» **TEXTE D'ÉTUDE**
+++++
Militant


 

Du communiste vendant l’Humanité sur un marché au défenseur d’une cause contribuant à la mise à l’agenda médiatique et politique d’un problème, le militant est une figure publique à laquelle est associé un certain nombre d’images d’Épinal, dont les sciences sociales ne parviennent elles-mêmes pas toujours à se départir. Ni professionnels de la politique, ni citoyens « ordinaires » éventuellement peu intéressés par ces questions, les militants occupent une position spécifique dont la sociologie cherche à rendre compte, au croisement avec l’étude des espaces où ils s’engagent : organisations partisanes, syndicales, monde associatif ou encore mouvements sociaux.
+++++
» **EXTRAITS DU LISTING**

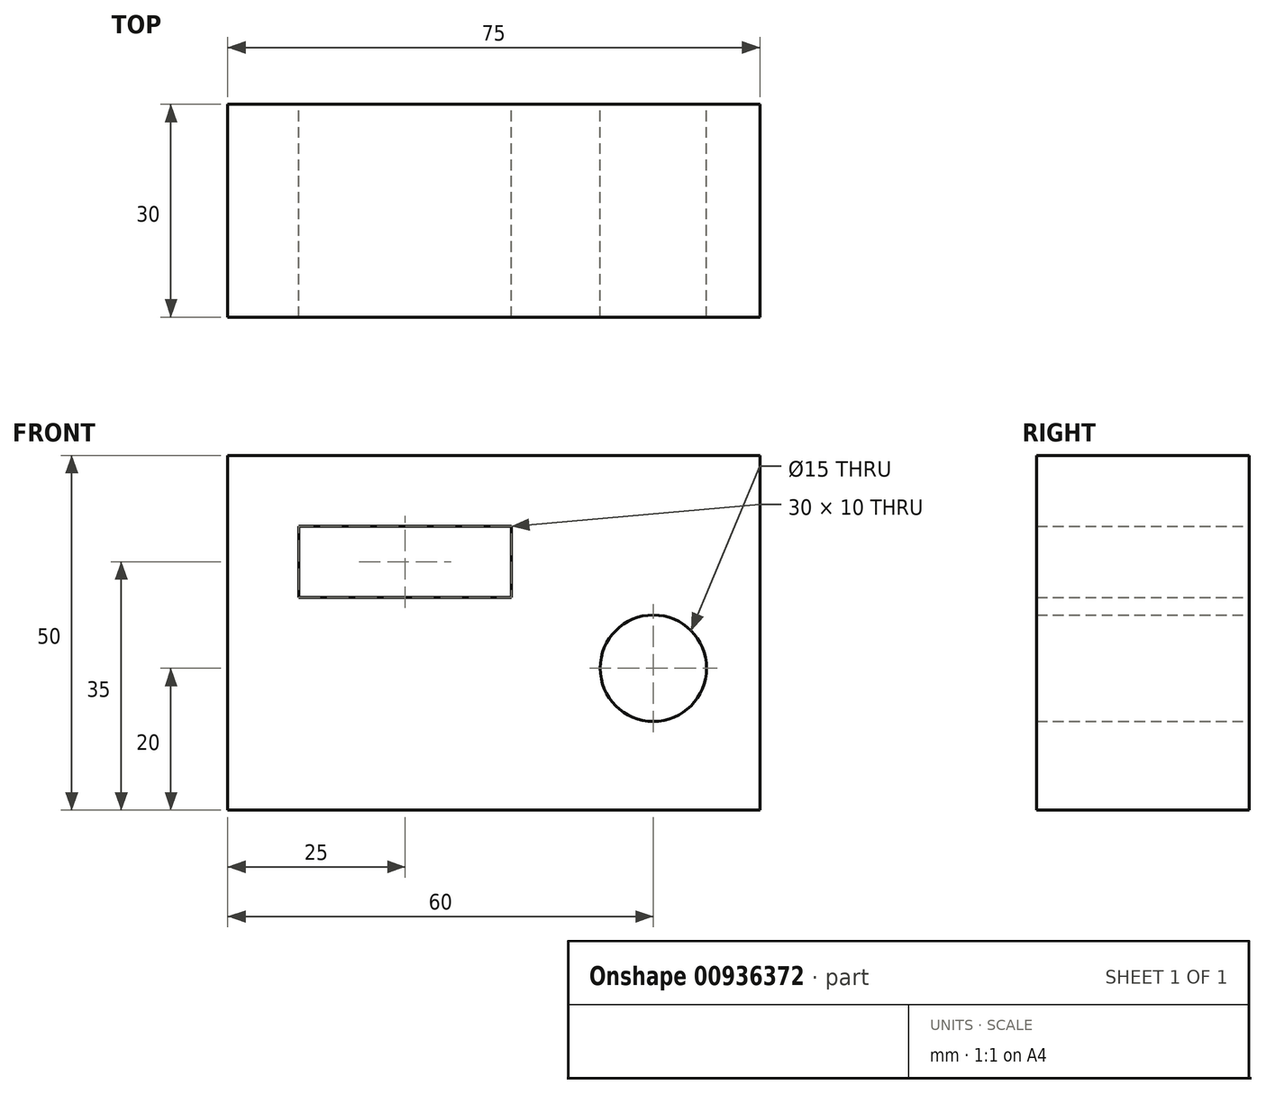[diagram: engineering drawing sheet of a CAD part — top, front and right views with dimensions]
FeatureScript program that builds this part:
annotation { "Feature Type Name" : "Feature", "Feature Type Description" : "" }
export const myFeature = defineFeature(function(context is Context, id is Id, definition is map)
    precondition{}
    {
        {
            var Q0;
            Q0=qCreatedBy(makeId("Front.planeOp"),FACE);
            var sketch = newSketch(context, id + "F0", { "sketchPlane" : qUnion([Q0])});
            skLineSegment(sketch, "E0", {"start": v(0, 0) * mm, "end": v(15, 0) * mm});
            skLineSegment(sketch, "E1", {"start": v(15, 0) * mm, "end": v(15, -20) * mm});
            skLineSegment(sketch, "E2", {"start": v(15, -20) * mm, "end": v(0, -20) * mm});
            skLineSegment(sketch, "E3", {"start": v(0, -20) * mm, "end": v(0, 0) * mm});
            skLineSegment(sketch, "E4", {"start": v(0, -20) * mm, "end": v(-60, -20) * mm});
            skLineSegment(sketch, "E5", {"start": v(-60, -20) * mm, "end": v(-60, 30) * mm});
            skLineSegment(sketch, "E6", {"start": v(-60, 30) * mm, "end": v(15, 30) * mm});
            skLineSegment(sketch, "E7", {"start": v(15, 30) * mm, "end": v(15, 0) * mm});
            skCircle(sketch, "E8", {"center": v(0, 0) * mm, "radius": 7.5 * mm});
            skLineSegment(sketch, "E9", {"start": v(-50, 30) * mm, "end": v(-50, 20) * mm});
            skLineSegment(sketch, "E10", {"start": v(-50, 20) * mm, "end": v(-60, 20) * mm});
            skLineSegment(sketch, "E11", {"start": v(-50, 20) * mm, "end": v(-20, 20) * mm});
            skLineSegment(sketch, "E12", {"start": v(-20, 20) * mm, "end": v(-20, 10) * mm});
            skLineSegment(sketch, "E13", {"start": v(-20, 10) * mm, "end": v(-50, 10) * mm});
            skLineSegment(sketch, "E14", {"start": v(-50, 10) * mm, "end": v(-50, 20) * mm});
            skSolve(sketch);
        }
        {
            var Q0;
            {var subQ4=sQuery(id+"F0.wireOp",EDGE,"E9");Q0=makeQuery(id+"F0.imprint","IMPRINT",FACE,{"disambiguationData":[TD([[makeQuery(id+"F0.imprint","IMPRINT",EDGE,{"derivedFrom":subQ4}),-1.0]])]});}
            var Q1;
            {var subQ4=sQuery(id+"F0.wireOp",EDGE,"E1");Q1=makeQuery(id+"F0.imprint","IMPRINT",FACE,{"disambiguationData":[TD([[makeQuery(id+"F0.imprint","IMPRINT",EDGE,{"derivedFrom":subQ4}),-1.0]])]});}
            var Q2;
            {var subQ8=sQuery(id+"F0.wireOp",EDGE,"E4");Q2=makeQuery(id+"F0.imprint","IMPRINT",FACE,{"disambiguationData":[TD([[makeQuery(id+"F0.imprint","IMPRINT",EDGE,{"derivedFrom":subQ8}),-1.0]])]});}
            extrude(context, id + "F1", {"entities" : qUnion([Q0, Q1, Q2]), "depth" : 30 * mm, "offsetDistance" : 25 * mm});
        }
    });
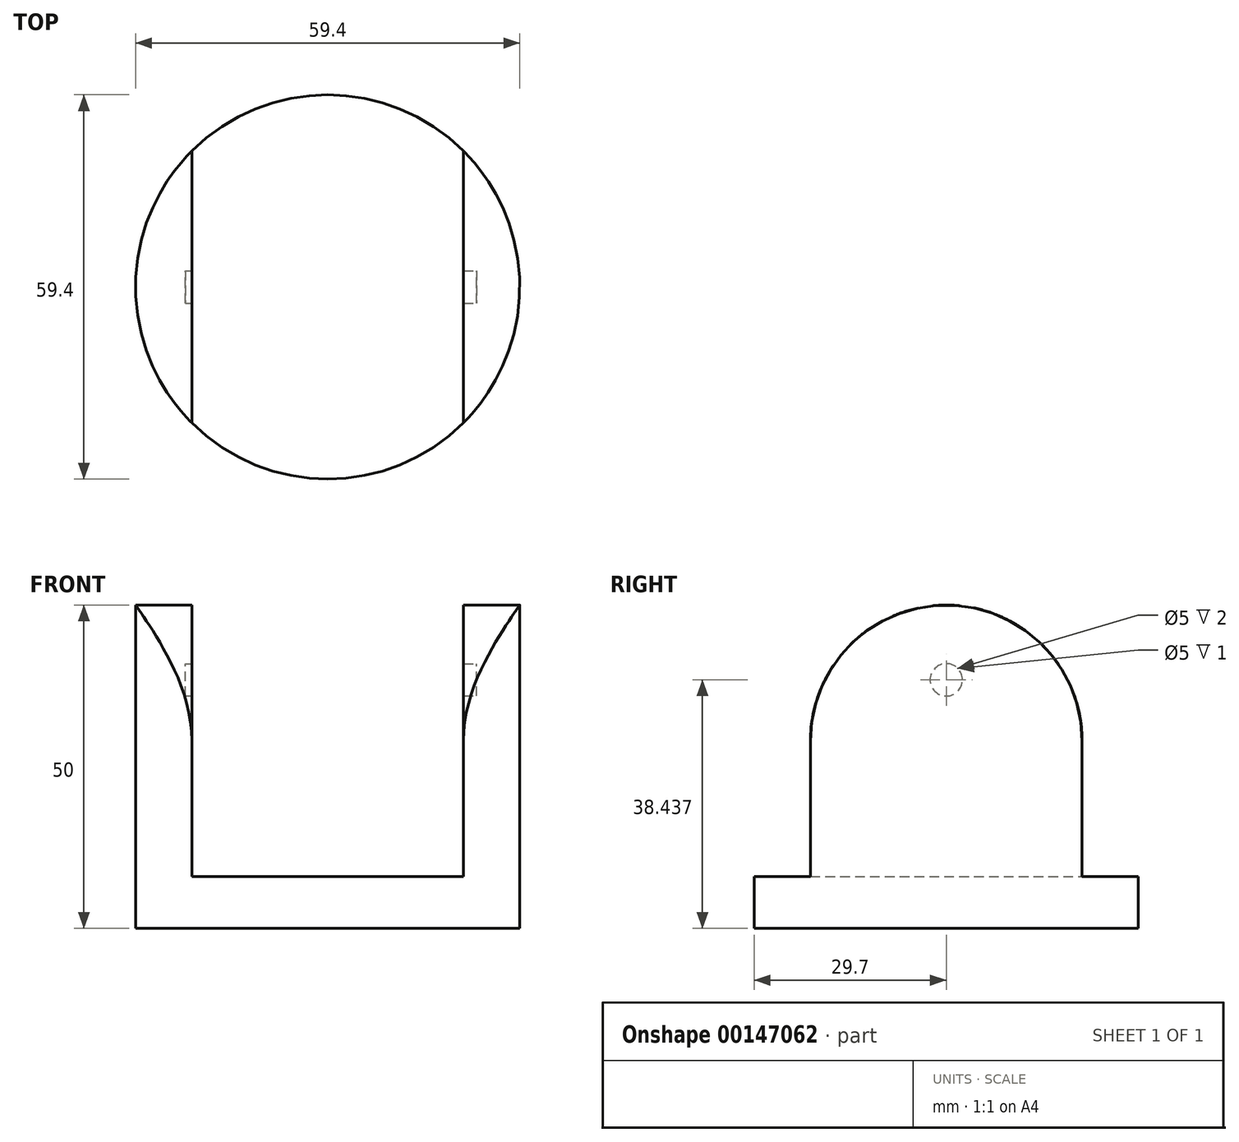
+++++
» **EXERCICES ÉCRITS**
(a) Reproduisez tout le texte sur le militant depuis « Du communiste vendant » jusqu'à « encore mouvements sociaux. ».
(b) Selon le texte sur le militant, pourquoi les militants occupent-ils une position spécifique ? Répondez en une à trois phrases.
(c) Indiquez si chacune des affirmations suivantes s'accorde avec le texte sur le militant, en citant les mots décisifs : (i) les sciences sociales parviennent toujours à se départir des images d'Épinal associées au militant ; (ii) les mouvements sociaux font partie des espaces où les militants s'engagent ; (iii) les militants sont des professionnels de la politique.

» **RÉPONSES PAR EXERCICE**
(a)
Du communiste vendant l’Humanité sur un marché au défenseur d’une cause contribuant à la mise à l’agenda médiatique et politique d’un problème, le militant est une figure publique à laquelle est associé un certain nombre d’images d’Épinal, dont les sciences sociales ne parviennent elles-mêmes pas toujours à se départir. Ni professionnels de la politique, ni citoyens « ordinaires » éventuellement peu intéressés par ces questions, les militants occupent une position spécifique dont la sociologie cherche à rendre compte, au croisement avec l’étude des espaces où ils s’engagent : organisations partisanes, syndicales, monde associatif ou encore mouvements sociaux.

(b) Les militants occupent une position spécifique parce qu'ils ne sont ni des professionnels de la politique, ni des citoyens « ordinaires » éventuellement peu intéressés par ces questions. C'est cette position que la sociologie cherche à rendre compte, en lien avec l'étude des espaces où ils s'engagent.

(c)
(i) Non : « dont les sciences sociales ne parviennent elles-mêmes pas toujours à se départir ».
(ii) Oui : « organisations partisanes, syndicales, monde associatif ou encore mouvements sociaux ».
(iii) Non : « Ni professionnels de la politique ».